• _Provided text_
===

About Dr. Jeffrey Hurwit: Dr. Hurwit has degrees in Classical Languages and Literatures from Brown University and a Ph.D. in Classical Art and Archaeology from Yale.  He has taught at Yale, subsequently joining the UO faculty in the History of Art and Architecture.  He holds a co-appointment in the Classics Department and holds a Philip H. Knight Professorship.

A leading scholar of the archaic and classical periods in Greek art, Professor Hurwit has appeared in major documentary films and lectures at the world’s top universities, museums, and archaeological institutes.  The recipient of many prestigious awards, including a Guggenheim Fellowship and the University of Oregon’s Faculty Excellence Award,  Professor Hurwit is the author of many works on the art  and civilization of Archaic and Classical Greece. Among his many influential publications that are regarded as standards in the field, his recent book, The Acropolis in the Age of Pericles is considered the definitive work on the subject.

===

• _Record excerpts_
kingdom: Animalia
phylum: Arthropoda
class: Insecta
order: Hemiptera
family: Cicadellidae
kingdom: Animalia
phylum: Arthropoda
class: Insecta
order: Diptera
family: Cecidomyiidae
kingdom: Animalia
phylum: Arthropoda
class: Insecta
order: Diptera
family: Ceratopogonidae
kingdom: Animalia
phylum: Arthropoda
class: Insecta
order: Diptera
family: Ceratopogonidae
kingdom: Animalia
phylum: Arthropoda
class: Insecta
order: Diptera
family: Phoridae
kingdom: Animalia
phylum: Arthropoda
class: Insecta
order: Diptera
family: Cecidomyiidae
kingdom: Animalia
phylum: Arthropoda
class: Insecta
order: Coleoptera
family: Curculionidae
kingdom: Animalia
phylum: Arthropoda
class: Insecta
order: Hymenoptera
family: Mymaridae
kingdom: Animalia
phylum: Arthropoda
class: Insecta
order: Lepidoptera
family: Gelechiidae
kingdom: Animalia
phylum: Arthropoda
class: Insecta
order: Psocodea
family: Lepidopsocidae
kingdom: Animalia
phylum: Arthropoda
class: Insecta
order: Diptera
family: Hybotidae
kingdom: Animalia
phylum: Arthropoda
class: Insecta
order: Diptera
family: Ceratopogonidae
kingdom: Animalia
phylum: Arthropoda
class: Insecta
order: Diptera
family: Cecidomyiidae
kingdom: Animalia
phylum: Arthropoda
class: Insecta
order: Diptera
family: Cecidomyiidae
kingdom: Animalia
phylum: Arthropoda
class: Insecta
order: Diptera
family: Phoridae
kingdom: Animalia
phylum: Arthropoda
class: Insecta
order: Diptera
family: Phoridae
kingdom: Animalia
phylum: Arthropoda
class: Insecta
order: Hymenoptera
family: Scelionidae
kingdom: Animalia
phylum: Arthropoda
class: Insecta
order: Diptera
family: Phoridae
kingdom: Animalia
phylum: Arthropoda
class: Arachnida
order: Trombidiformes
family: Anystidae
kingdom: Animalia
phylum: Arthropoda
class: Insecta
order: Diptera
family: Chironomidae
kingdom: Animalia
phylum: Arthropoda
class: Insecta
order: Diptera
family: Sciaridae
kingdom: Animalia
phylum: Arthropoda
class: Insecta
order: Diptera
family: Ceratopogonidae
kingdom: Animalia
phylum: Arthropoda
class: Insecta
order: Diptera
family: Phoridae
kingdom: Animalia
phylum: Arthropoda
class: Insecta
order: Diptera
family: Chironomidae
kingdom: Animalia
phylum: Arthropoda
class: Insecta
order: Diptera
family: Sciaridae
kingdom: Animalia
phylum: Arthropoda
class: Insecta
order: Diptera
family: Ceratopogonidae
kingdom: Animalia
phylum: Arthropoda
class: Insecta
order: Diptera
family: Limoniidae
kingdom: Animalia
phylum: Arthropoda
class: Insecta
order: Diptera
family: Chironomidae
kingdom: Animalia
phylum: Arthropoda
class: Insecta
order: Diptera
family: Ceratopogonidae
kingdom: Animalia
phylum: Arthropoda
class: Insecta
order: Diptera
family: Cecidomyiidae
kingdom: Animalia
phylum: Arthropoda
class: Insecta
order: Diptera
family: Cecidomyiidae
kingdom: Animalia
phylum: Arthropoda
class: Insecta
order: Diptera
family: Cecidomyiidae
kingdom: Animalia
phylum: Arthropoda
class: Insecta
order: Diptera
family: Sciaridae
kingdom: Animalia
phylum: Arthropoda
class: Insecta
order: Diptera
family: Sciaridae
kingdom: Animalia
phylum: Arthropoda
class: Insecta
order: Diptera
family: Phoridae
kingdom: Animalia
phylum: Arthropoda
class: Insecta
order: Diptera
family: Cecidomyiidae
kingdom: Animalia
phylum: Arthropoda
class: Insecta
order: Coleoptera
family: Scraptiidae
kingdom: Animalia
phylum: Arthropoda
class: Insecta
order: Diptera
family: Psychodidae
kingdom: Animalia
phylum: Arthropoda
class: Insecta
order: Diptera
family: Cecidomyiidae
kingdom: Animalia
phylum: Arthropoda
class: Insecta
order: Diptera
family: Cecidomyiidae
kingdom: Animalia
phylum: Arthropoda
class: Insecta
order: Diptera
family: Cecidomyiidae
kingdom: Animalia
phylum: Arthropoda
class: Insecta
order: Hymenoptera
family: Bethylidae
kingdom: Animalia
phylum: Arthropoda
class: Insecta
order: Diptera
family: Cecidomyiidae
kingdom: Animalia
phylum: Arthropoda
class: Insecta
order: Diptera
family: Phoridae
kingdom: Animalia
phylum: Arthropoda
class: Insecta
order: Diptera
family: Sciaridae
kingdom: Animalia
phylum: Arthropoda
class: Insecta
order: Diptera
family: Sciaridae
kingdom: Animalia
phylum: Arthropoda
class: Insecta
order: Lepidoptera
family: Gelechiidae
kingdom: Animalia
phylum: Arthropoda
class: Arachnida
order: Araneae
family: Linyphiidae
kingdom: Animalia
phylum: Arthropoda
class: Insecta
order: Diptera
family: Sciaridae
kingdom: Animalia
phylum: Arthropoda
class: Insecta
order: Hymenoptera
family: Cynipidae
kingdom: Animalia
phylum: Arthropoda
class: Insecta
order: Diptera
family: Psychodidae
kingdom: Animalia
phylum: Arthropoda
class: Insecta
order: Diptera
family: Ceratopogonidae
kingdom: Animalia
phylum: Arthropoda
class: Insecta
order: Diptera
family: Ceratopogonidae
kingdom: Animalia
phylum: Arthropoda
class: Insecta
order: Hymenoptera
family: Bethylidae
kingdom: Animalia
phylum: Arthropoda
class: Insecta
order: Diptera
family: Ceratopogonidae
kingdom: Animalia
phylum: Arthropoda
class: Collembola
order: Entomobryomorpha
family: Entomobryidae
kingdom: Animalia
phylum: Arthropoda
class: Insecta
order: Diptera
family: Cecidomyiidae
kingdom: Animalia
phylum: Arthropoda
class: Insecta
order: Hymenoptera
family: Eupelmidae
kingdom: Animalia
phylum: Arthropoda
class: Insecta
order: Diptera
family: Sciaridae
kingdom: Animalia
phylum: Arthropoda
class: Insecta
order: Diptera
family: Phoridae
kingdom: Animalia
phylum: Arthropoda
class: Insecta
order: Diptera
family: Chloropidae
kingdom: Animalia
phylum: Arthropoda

===

• _What you need to do_
[1] Answer these using the Hurwit biography:
(a) Where did Dr. Hurwit earn his Ph.D.?
(b) Which department does he hold a co-appointment in?
(c) Which recent book of his is considered the definitive work on its subject?
[2] Write out the Hurwit biography word for word, from "About Dr. Jeffrey" up to and including "H. Knight Professorship.".
The data above isn't needed for any of this.

• _Expected outputs_
[1]
(a) Yale
(b) The Classics Department
(c) The Acropolis in the Age of Pericles

[2]
About Dr. Jeffrey Hurwit: Dr. Hurwit has degrees in Classical Languages and Literatures from Brown University and a Ph.D. in Classical Art and Archaeology from Yale.  He has taught at Yale, subsequently joining the UO faculty in the History of Art and Architecture.  He holds a co-appointment in the Classics Department and holds a Philip H. Knight Professorship.